- Janpahad Location within Telangana Janpahad Location within India
- Coordinates: 16°44′33″N 79°43′29″E﻿ / ﻿16.74250°N 79.72472°E
- Country: India
- State: Telangana
- District: Suryapet
- Mandal: Palakeedu

Government
- • Type: Gram Panchayat

Area
- • Total: 29.66 km^{2} (11.45 sq mi)
- Elevation: 77 m (253 ft)

Population (2010)
- • Total: 3,979
- • Density: 134.2/km^{2} (347.5/sq mi)

Languages
- • Official: Telugu
- Time zone: UTC+5:30 (IST)
- PIN: 508218
- STD code: 08683
- Vehicle registration: TS-29

= Janpahad =

Village in Telangana, India

Janpahad or Janapahad, is a small village in Palakeedu Mandal, Suryapet District, Telangana, India.
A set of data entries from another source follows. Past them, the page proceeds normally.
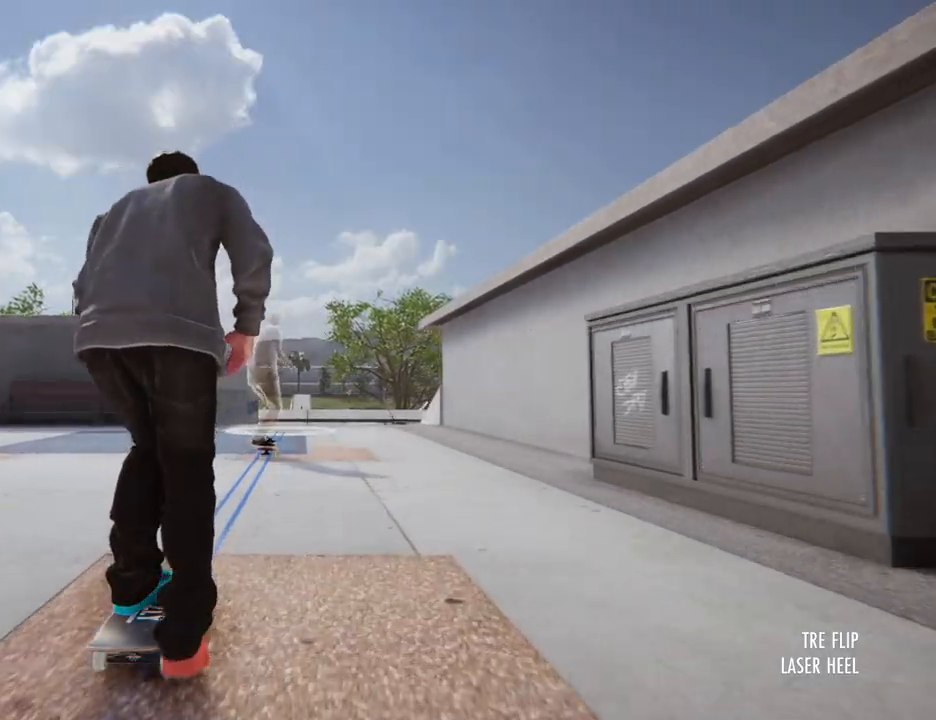
{"buttons": ["A"], "left_stick": "center", "right_stick": "center", "button_events": []}
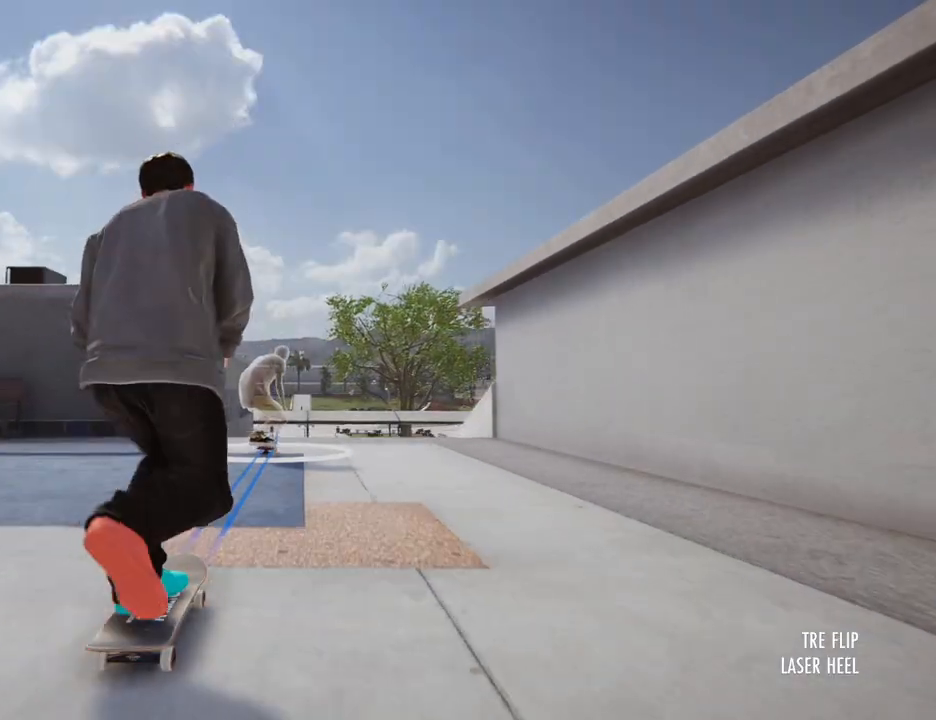
{"buttons": ["A"], "left_stick": "center", "right_stick": "center", "button_events": []}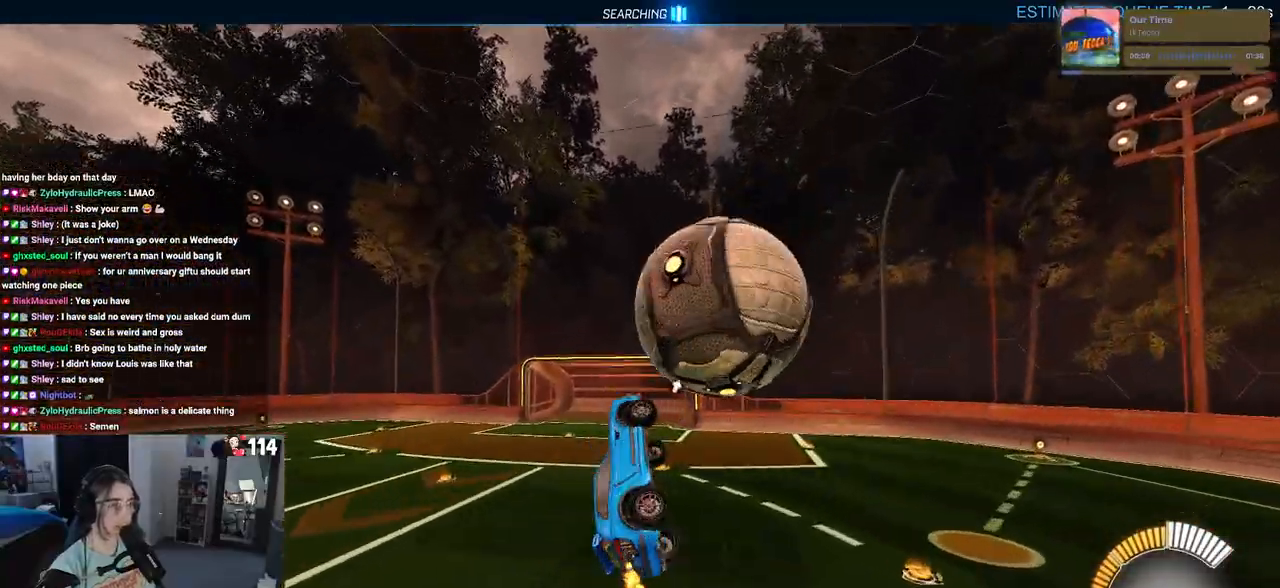
Gameplay with a controller (PlayStation layout); each line is a JSON object with the inputs held at the frame after it. "events" lists button and stick changes between this image and that frame as [ms after this image, input, new state], when the widget could be followed in between.
{"buttons": ["R1", "R2"], "left_stick": "center", "right_stick": "center", "events": [[17, "SQUARE", "down"], [83, "left_stick", "up-right"], [367, "SQUARE", "up"], [433, "left_stick", "center"], [467, "R1", "down"]]}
It is located near state border with Andhra Pradesh, about 7 kilometres southeast of the mandal headquarters Palakeedu, and 45 kilometres south of the district headquarter Suryapet. As of the year 2010, it has a total population of 3,979.

== Geography ==
Janpahad is situated to the north bank of Krishna River, on the southern bank of Janpahad Lake. Its average elevation is 77 metres above the sea level.

== Demographics ==
According to the 2011 Indian Census, there are 1,069 households within Janpahad. Among the 3,979 inhabitants, 2,007 are male and 1,972 are female. The total literacy rate is 44.76%, with 1,099 of the male population and 682 of the female population being literate. Its census location code is 577538.